Прошло четырнадцать лет, он не постарел, а только побледнел, точно выстиранный в речке и высушенный на камне, как и происходит с людьми, долгие годы играющими Дон Кихотов, когда-то отдавшими за это право молодость. Стариков задумчивость всегда тянет вниз, а не вверх, они хмурятся, и кажется, будто считают в уме деньги, хотя предмет может быть самый возвышенный. Например, батон «Нижегородский», которому, выйдя из магазина под козырек, он удобно устроиться в матерчатом темно-зеленом портфеле, откуда тут же востро выныривает неизбежная зеленая пластиковая крышка – «био-кефир». И он очень мешает всем, стоя на входе и выходе, спиной и к входящим, и к выходящим.
Нет, все-таки счастье, что таким я его не видела.
И ловя тапочки выстуженными за ночь ногами, я вспоминаю, что была влюблена в него. Что поняла это уже на первом спектакле, когда он вдруг засиял и заговорил быстро, глаза испуганно-сияющие и домиком. И захотелось провалиться: взрослый, старый, нелепый, изображающий.
В школе пряталась от него, хоть и прошло полгода. Боялась, что видит меня, потому что все было его глазами. «Мой» шептала и гладила стену.
В этом кабинете мы не занимались. Афиша с чеховского фестиваля, пахнет лабораторными, пыльным стеклом; занимались, конечно, но химией, а не литературой. Анастасия Эдуардовна смотрит не на меня, а вбок или мимо, как бы в окно и в себя. Она меня не любила – вероятно, считала сильной, хотя это было и есть не так. Она стала еще тише и еще обиженнее, маленькая, веснушки на желтой коже, голос глухой, будто только отошла от рыданий. Мне попадаются ее стихи в журналах, сложные и сочные, а мы и не знали тогда.
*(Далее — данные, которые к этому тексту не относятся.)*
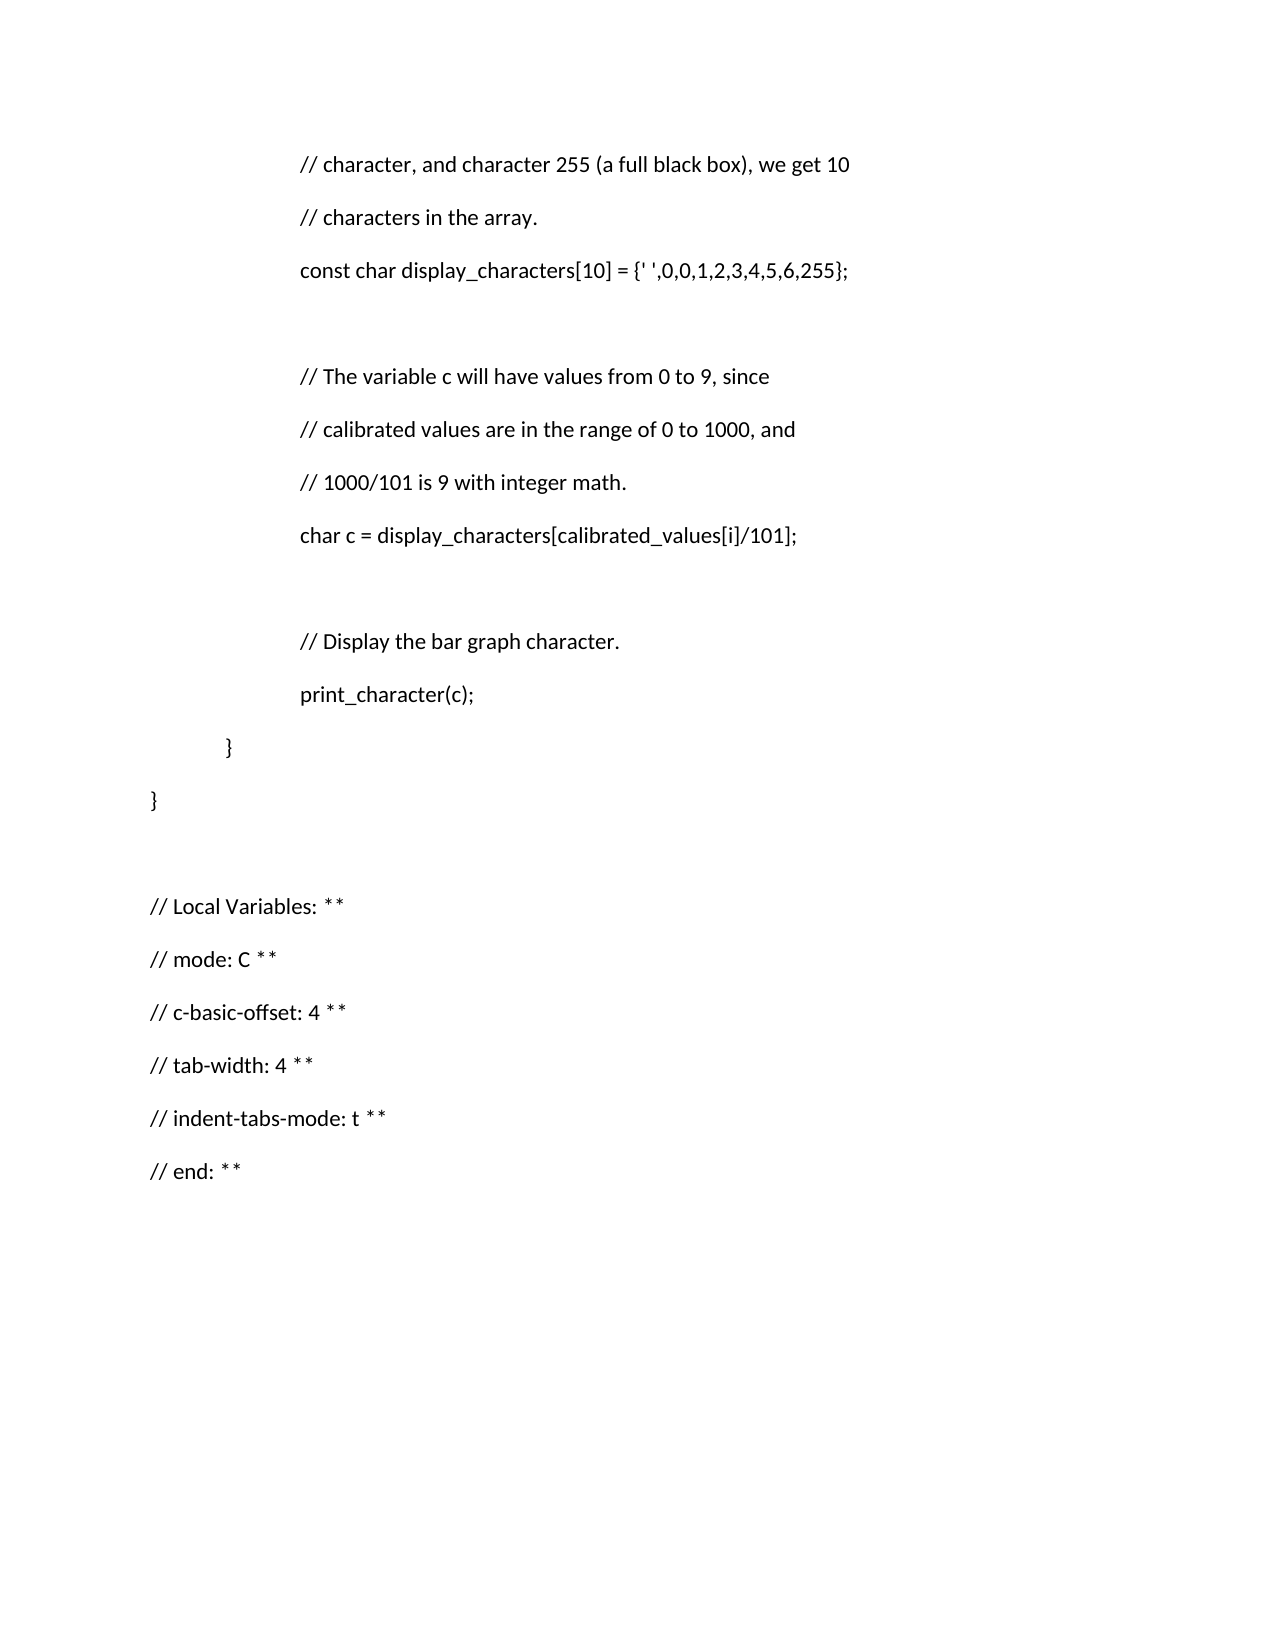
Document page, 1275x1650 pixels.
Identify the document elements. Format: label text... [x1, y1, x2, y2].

text // characters in the array. [150, 203, 1125, 231]
text print_character(c); [150, 680, 1125, 708]
text // character, and character 255 (a full black box), we get 10 [150, 150, 1125, 178]
text // mode: C ** [150, 945, 1125, 973]
text // The variable c will have values from 0 to 9, since [150, 362, 1125, 390]
text const char display_characters[10] = {' ',0,0,1,2,3,4,5,6,255}; [150, 256, 1125, 284]
text // indent-tabs-mode: t ** [150, 1104, 1125, 1132]
text } [150, 786, 1125, 814]
text // end: ** [150, 1157, 1125, 1185]
text // c-basic-offset: 4 ** [150, 998, 1125, 1026]
text // calibrated values are in the range of 0 to 1000, and [150, 415, 1125, 443]
text // tab-width: 4 ** [150, 1051, 1125, 1079]
text // Display the bar graph character. [150, 627, 1125, 655]
text // Local Variables: ** [150, 892, 1125, 920]
text char c = display_characters[calibrated_values[i]/101]; [150, 521, 1125, 549]
text // 1000/101 is 9 with integer math. [150, 468, 1125, 496]
text } [150, 733, 1125, 761]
«Да… Валя Гречищев и Юра Калин. Валя написал пьесу, «Диалоги Кихота и Санчо», и сам же поставил. Они с Юрой года… три… нет, больше… Года четыре ее показывали, изредка, на посиделках. В основном, у Вали на Дербеневской. Но перед детьми только те два раза: Юра вел в Доме детей железнодорожников рисовальный кружок и договорился…»
«Он драматург?»
«Кто? Валя? Да нет… Неужели не знаете Валентина Гречищева? – ее будто стало подташнивать от убогой неблагодарности происходящего – голос поплыл, взгляд слегка закатился, – Валя в первую очередь фантастический, уникальный художник, во вторую – блестящий писатель.
Она разоткровенничалась с собой, забыв обо мне. Меня не было для той жизни, и как хотела бы я так же просто, как Анастасия Эдуардовна, взглянуть на нее в окно.
«Он был очень благодарен за вас…»
За упырей-шестиклассников. За лобастых ниндзя и барби.
Горки черной земли в октябре, вскопанные клумбы в апреле, но всюду этот оттенок спитого чая, пожилой и застенчивый, а за ним, как за двойной рамой, московское время и волшебство, и побитый асфальт под окнами, и опрятные школьные дожди, и осень, похожая на обложку библиотечной повести о друзьях.
Я хочу спросить Анастасию Эдуардовну, что он любил, в какой манере писал, кому подражая: представляется что-то иконописно-густое, со всполохами, экспрессионистское, может быть. Какая-нибудь Голгофа, Филонов, Босх…
«Он свою фамилию возводил к грече, а я к грекам. Но права-то я. Сравните: Петр – Петрищев, тать – Татищев, грек… Гречищев!»
Петр – Петрищев, тать – Татищев… На ее звонкой непререкаемости я влетаю в класс. Как она любила античность и русский золотой век, раньше Пушкина – Батюшкова, и Гёльдерлина, наверное, просто нам не читала. Багрец и золото. А мрамора, представляете, не было. В багрец и золото одетые, они улыбаются, голубоглазые и рыжие, словно при них кто-то громко читает «Царскосельскую статую».
О Гречищеве Валентине Ивановиче интернет сообщал немного, например, что родился в городе Ливны… Ливны с их девонским известняком, помню, описал Паустовский; сладкое слово просится на язык, как пастильный кусочек известняка. Окончил Строгановское училище ваяния и зодчества, в дальнейшем занялся станковой живописью и гравюрой. Картины в частных собраниях.